When you look closer at La Loche, with the highest suicide rate in the region, in a region with the highest crime rate in the country, the immediate explanations are insufficient. It is true: the available social services are insufficient. The schools are underfunded. The police could use more resources. The gang problem is intense. Unemployment is high and opportunities are few. But even this is not enough to explain the constant violence, or how it is possible that one of the victim’s brothers was himself killed last year in a drive-by shooting.
We can dig past the poor governance and inadequate services. We can go deeper, into the injustices of the Indian Act. Or even further down to the establishment of the reserves and the deprivations of the missionaries. And still, the roots don’t end there. You can keep going until eventually you have stop in exhaustion and admit the north itself is violent and has been forever.
Isolated regions always are. Australia’s Northern Territory has that country’s highest crime rate. The remote regions of Papua New Guinea are more violent still. Siberia is the most dangerous region in Russia. In Brazil, the state of Pará, straddling the undeveloped stretches of the Amazon River, has one of the highest murder rates in the country, rivalling the lawless favelas.
These regions all have different histories, cultures, police systems, governments, economies and social safety nets.

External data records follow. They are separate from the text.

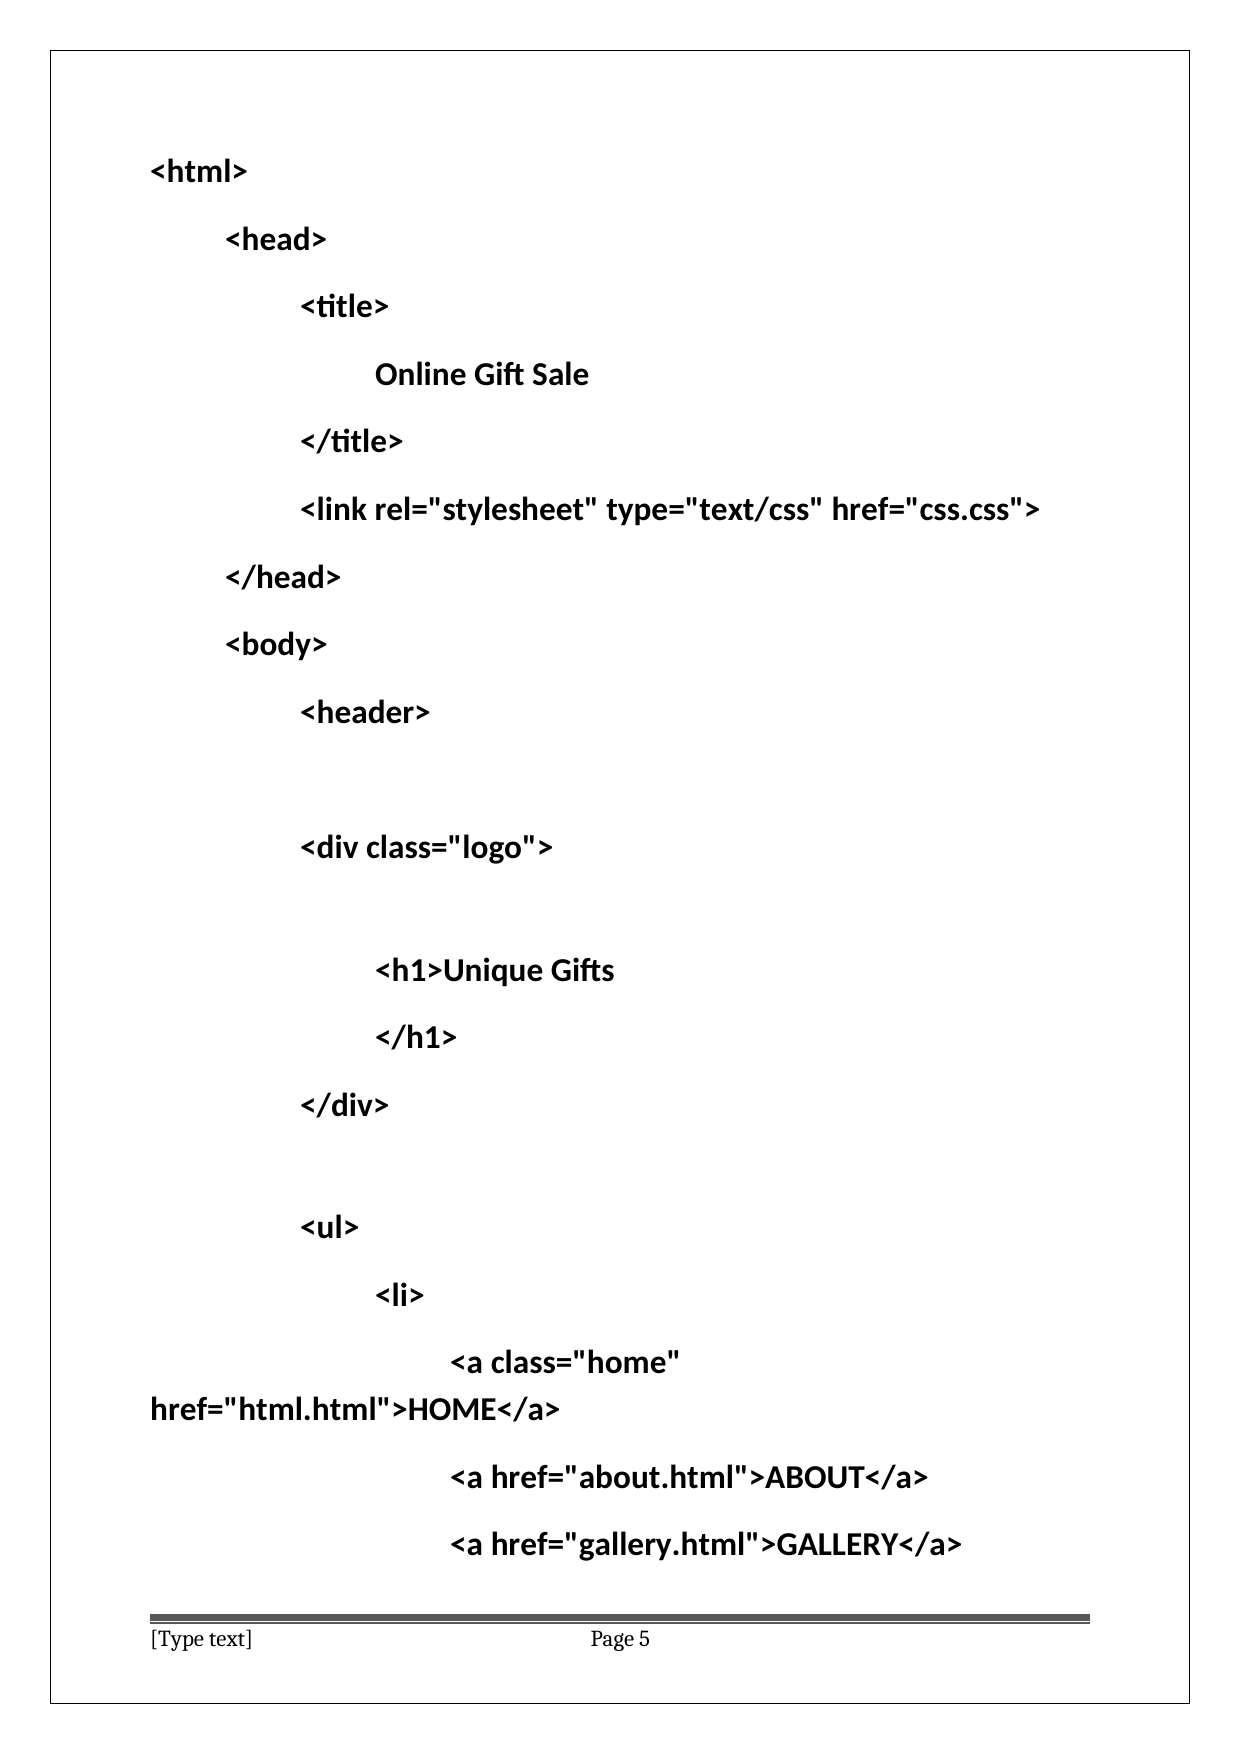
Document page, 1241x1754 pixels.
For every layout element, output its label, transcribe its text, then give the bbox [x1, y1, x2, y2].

text </h1> [150, 1016, 1090, 1057]
text Online Gift Sale [150, 353, 1090, 393]
text <li> [150, 1274, 1090, 1314]
text <ul> [150, 1206, 1090, 1247]
text <body> [150, 623, 1090, 664]
text </div> [150, 1084, 1090, 1124]
text </title> [150, 420, 1090, 461]
text <div class="logo"> [150, 826, 1090, 867]
text <a href="gallery.html">GALLERY</a> [150, 1523, 1090, 1564]
text <a href="about.html">ABOUT</a> [150, 1456, 1090, 1497]
text </head> [150, 556, 1090, 596]
text <head> [150, 218, 1090, 258]
text <h1>Unique Gifts [150, 948, 1090, 989]
text <link rel="stylesheet" type="text/css" href="css.css"> [150, 488, 1090, 529]
text <a class="home" href="html.html">HOME</a> [150, 1341, 1090, 1429]
text <html> [150, 150, 1090, 191]
text <title> [150, 285, 1090, 326]
text <header> [150, 691, 1090, 732]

The only thing they have in common is isolation. They are disconnected from the economy, from the government and from society. In each, efforts have been made to change this. New roads were built. Industries were propped up. More teachers were sent in. Doctors, too. It all failed. To everyone’s dismay, remote regions remained remote.

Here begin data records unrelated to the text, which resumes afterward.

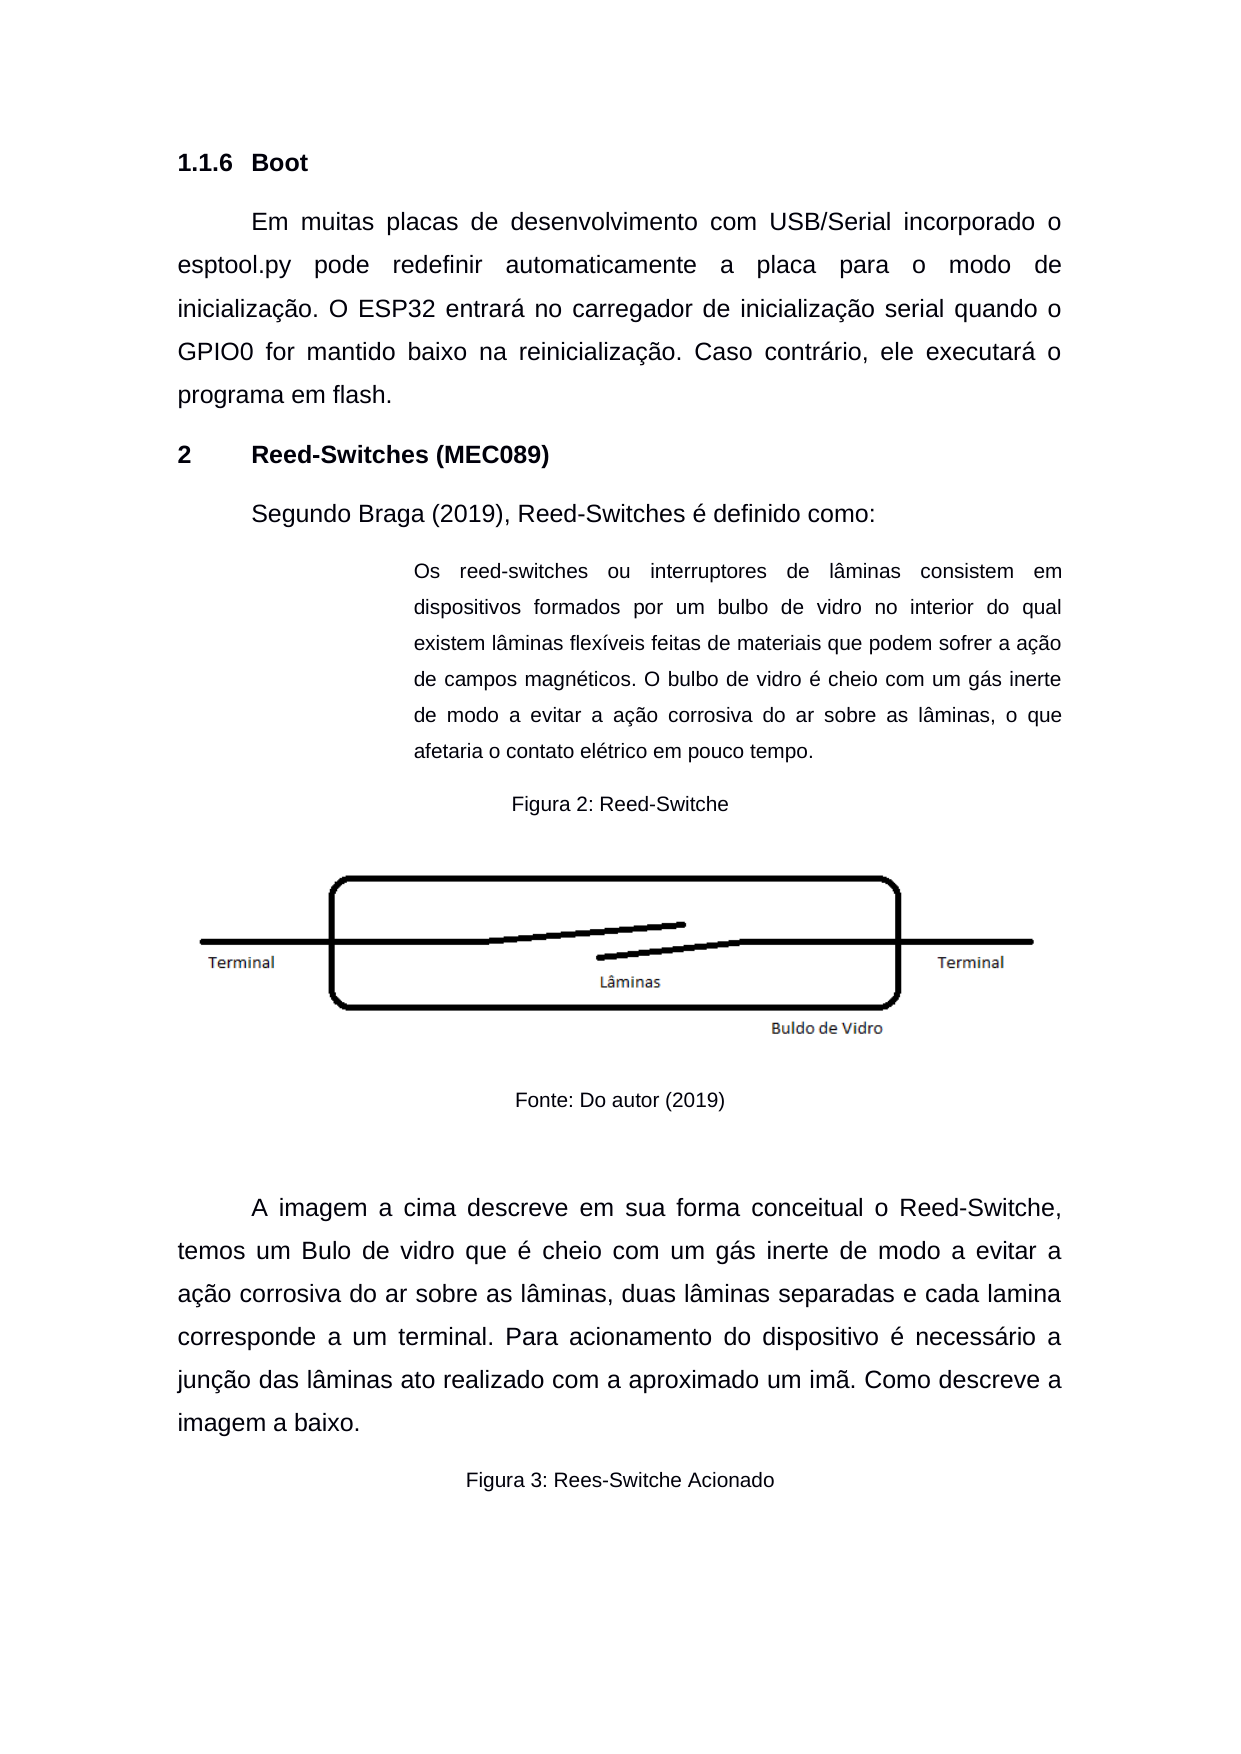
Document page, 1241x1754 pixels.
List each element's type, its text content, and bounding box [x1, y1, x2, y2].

text 1.1.6 Boot [177, 148, 1063, 176]
text Em muitas placas de desenvolvimento com USB/Serial incorporado o esptool.py pode redefinir automaticamente a placa para o modo de inicialização. O ESP32 entrará no carregador de inicialização serial quando o GPIO0 for mantido baixo na reinicialização. Caso contrário, ele executará o programa em flash. [177, 207, 1063, 409]
text Os reed-switches ou interruptores de lâminas consistem em dispositivos formados por um bulbo de vidro no interior do qual existem lâminas flexíveis feitas de materiais que podem sofrer a ação de campos magnéticos. O bulbo de vidro é cheio com um gás inerte de modo a evitar a ação corrosiva do ar sobre as lâminas, o que afetaria o contato elétrico em pouco tempo. [413, 559, 1063, 763]
picture [178, 844, 1063, 1057]
text A imagem a cima descreve em sua forma conceitual o Reed-Switche, temos um Bulo de vidro que é cheio com um gás inerte de modo a evitar a ação corrosiva do ar sobre as lâminas, duas lâminas separadas e cada lamina corresponde a um terminal. Para acionamento do dispositivo é necessário a junção das lâminas ato realizado com a aproximado um imã. Como descreve a imagem a baixo. [177, 1193, 1063, 1437]
text Segundo Braga (2019), Reed-Switches é definido como: [177, 499, 1063, 528]
text Fonte: Do autor (2019) [177, 1088, 1063, 1112]
text Figura 2: Reed-Switche [177, 792, 1063, 816]
text Figura 3: Rees-Switche Acionado [177, 1468, 1063, 1492]
text 2 Reed-Switches (MEC089) [177, 440, 1063, 468]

Likewise, a better road to La Loche won’t significantly reduce the suicide or the homicide rate. Neither will more doctors, psychologists, teachers, federal inquiries or royal commissions. But we’ll still try, and to everyone’s dismay, Canada’s isolated Aboriginal peoples will remain isolated.

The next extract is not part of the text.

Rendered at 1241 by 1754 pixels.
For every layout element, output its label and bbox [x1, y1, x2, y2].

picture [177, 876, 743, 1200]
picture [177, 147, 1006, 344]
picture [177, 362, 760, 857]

Why do we keep doing it? Why do we keep pretending that somehow we can make the reserve system, and communities like La Loche, work? That this time, with a little more money and a little more empathy, we can end the culture of isolation, despair and violence that has plagued Canada’s remote north since before there was a Canada? It could be political correctness: we are afraid of sparking more moral outrage from Aboriginal Canadians and their supporters. Or perhaps the idea of dismantling the 140-year-old Indian Act seems too daunting. Or it could be just a naive romanticism that believes Aboriginal people should never be separated from what Jacques Cartier described presciently as “the land that God gave Cain.”
The only way we can ever truly help the people of La Loche and hundreds of other remote communities like it, is to give those who want it a viable option to leave, to build lives in southern Canada, integrated into one of the world’s healthiest, safest, most rewarding societies. If we really want to end the violence and depravation that plagues Canada’s remote Aboriginal communities, we need to help them leave these communities, forever. And if we are still not ready to do that yet, then the least we can do to help is to send them a backhoe as they keep digging graves.
Scott Gilmore writes on international affairs and public policy. He is a member of the Conservative Party of Canada and is married to Catherine McKenna, the minister of the environment.